Drawing on the development of bava.studio—a physical storefront and cultural experiment in Trento, Italy—this talk explores what happens when a blog is grounded in a material location. Rather than operating as a transactional or attention-driven space, bava.studio functions as a site of encounter, curiosity, and conversation. Blog posts inform installations. Archives become objects. Digital reflections spill into street-facing windows. Events unfold without social media campaigns. The blog becomes less a content stream and more a locus of presence.
Through this experiment, I ask: What might educational technology look like if it were accountable to place? What happens when blogging is uncoupled from platform imperatives and reconnected to embodied community? How might we design digital practices that support local culture, sustained reflection, and meaningful encounter?
At a moment when educational technology prioritizes scale, efficiency, and automation, this session offers a provocation: perhaps blogging’s enduring power lies not in reach, but in rootedness. By reimagining blogging as place-making, we can rethink how digital practices foster connection, identity, and community in the real world.

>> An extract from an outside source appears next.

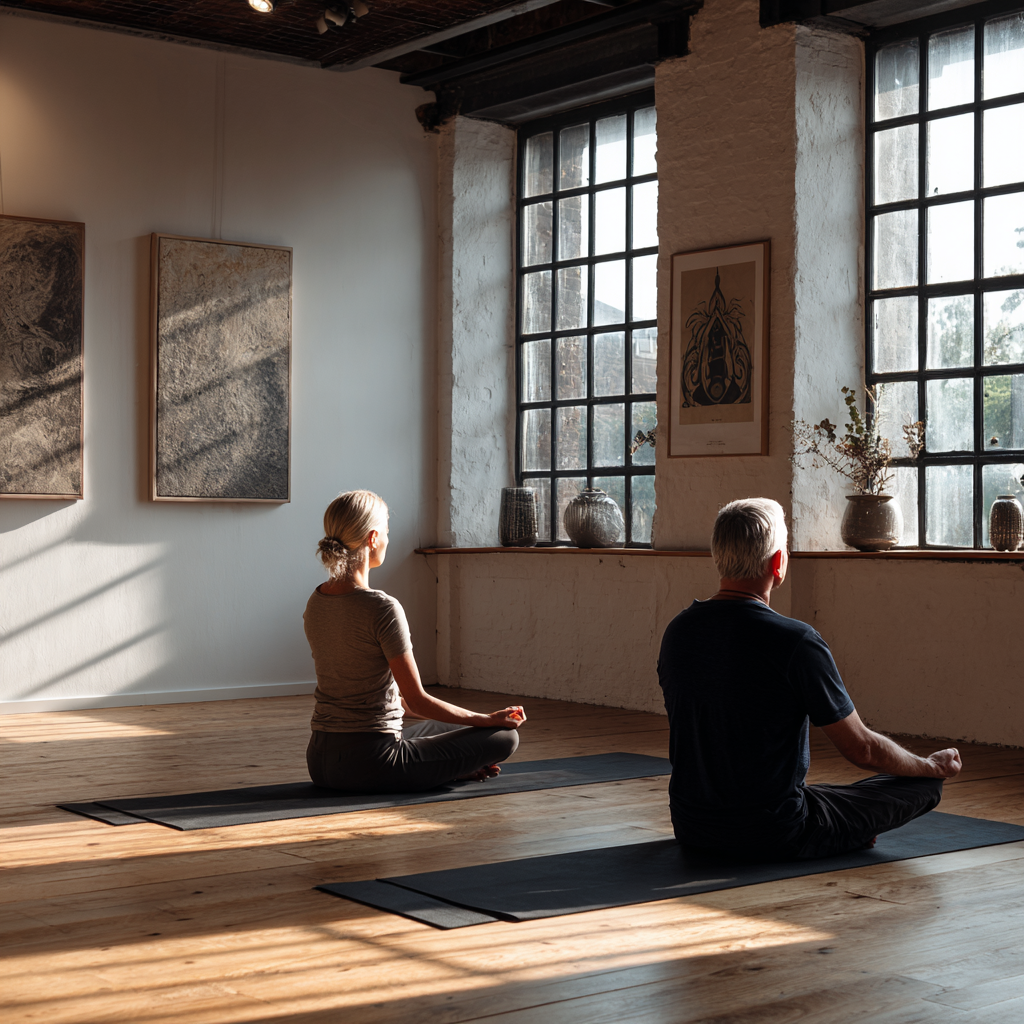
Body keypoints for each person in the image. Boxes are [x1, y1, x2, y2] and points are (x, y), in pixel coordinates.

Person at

Participants will leave with conceptual frameworks and practical inspiration for rethinking blogging—and educational technology more broadly—as practices grounded not only in networks, but in neighborhoods."

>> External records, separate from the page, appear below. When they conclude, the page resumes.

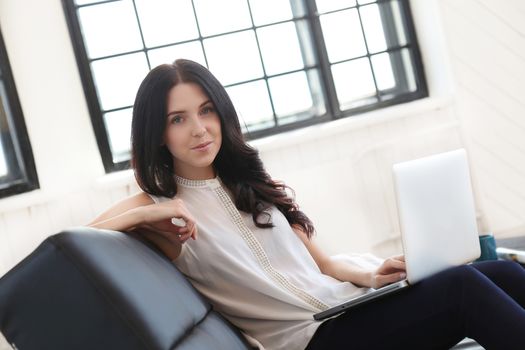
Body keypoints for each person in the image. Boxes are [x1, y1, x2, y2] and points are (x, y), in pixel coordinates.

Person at [89, 59, 525, 350]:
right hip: (310, 340)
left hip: (344, 308)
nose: (200, 129)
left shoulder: (251, 184)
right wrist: (149, 211)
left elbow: (326, 266)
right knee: (465, 290)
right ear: (157, 133)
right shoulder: (163, 208)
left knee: (504, 271)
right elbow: (77, 240)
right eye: (177, 119)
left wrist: (374, 275)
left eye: (207, 111)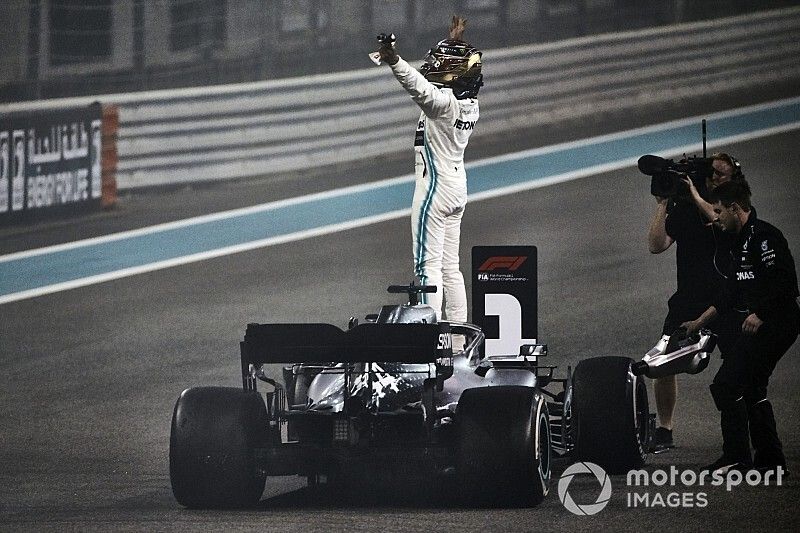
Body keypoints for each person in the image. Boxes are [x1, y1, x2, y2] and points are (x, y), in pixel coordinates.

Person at [682, 180, 800, 474]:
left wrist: (760, 313)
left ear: (736, 208)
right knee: (752, 387)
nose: (717, 217)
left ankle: (736, 456)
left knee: (726, 384)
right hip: (768, 324)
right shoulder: (739, 242)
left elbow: (787, 283)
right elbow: (730, 294)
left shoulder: (765, 237)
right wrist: (699, 322)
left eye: (720, 211)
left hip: (779, 322)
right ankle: (771, 462)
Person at [377, 16, 482, 322]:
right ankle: (459, 339)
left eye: (443, 61)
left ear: (453, 72)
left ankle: (429, 341)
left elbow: (419, 88)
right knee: (451, 268)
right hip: (457, 187)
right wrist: (456, 41)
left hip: (434, 191)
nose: (435, 64)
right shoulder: (471, 103)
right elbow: (454, 75)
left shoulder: (444, 105)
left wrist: (394, 60)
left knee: (427, 268)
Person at [646, 153, 743, 451]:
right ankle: (665, 429)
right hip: (688, 299)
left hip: (727, 298)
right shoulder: (685, 209)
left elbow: (720, 222)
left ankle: (744, 433)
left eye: (720, 175)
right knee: (661, 364)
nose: (714, 178)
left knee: (738, 366)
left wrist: (696, 195)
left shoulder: (733, 209)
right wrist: (663, 204)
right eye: (711, 173)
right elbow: (656, 245)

Our other session in the programme, presented by Maren, is "Winning hearts, minds and budget lines with Open EdTech advocacy".
Inspired by the conference theme “Digital Learning From How to Who” this session will focus on who wins hearts and minds when it comes to Open EdTech advocacy. We will showcase several new Open EdTech case studies (based on interviews conducted with teams of instructional designers over the past 2 years) that show who and how institutions who are at the forefront of Open EdTech adoption develop, scale and deploy open source educational services, including Stanford University, Princeton University and SUNY Oneonta.
At a time when openness in education and on the web is more contested than ever before, these case studies will offer participants practical advice for learning designers and learning technologists, as well as strategic insights for anyone navigating funding and procurement processes for open source technologies.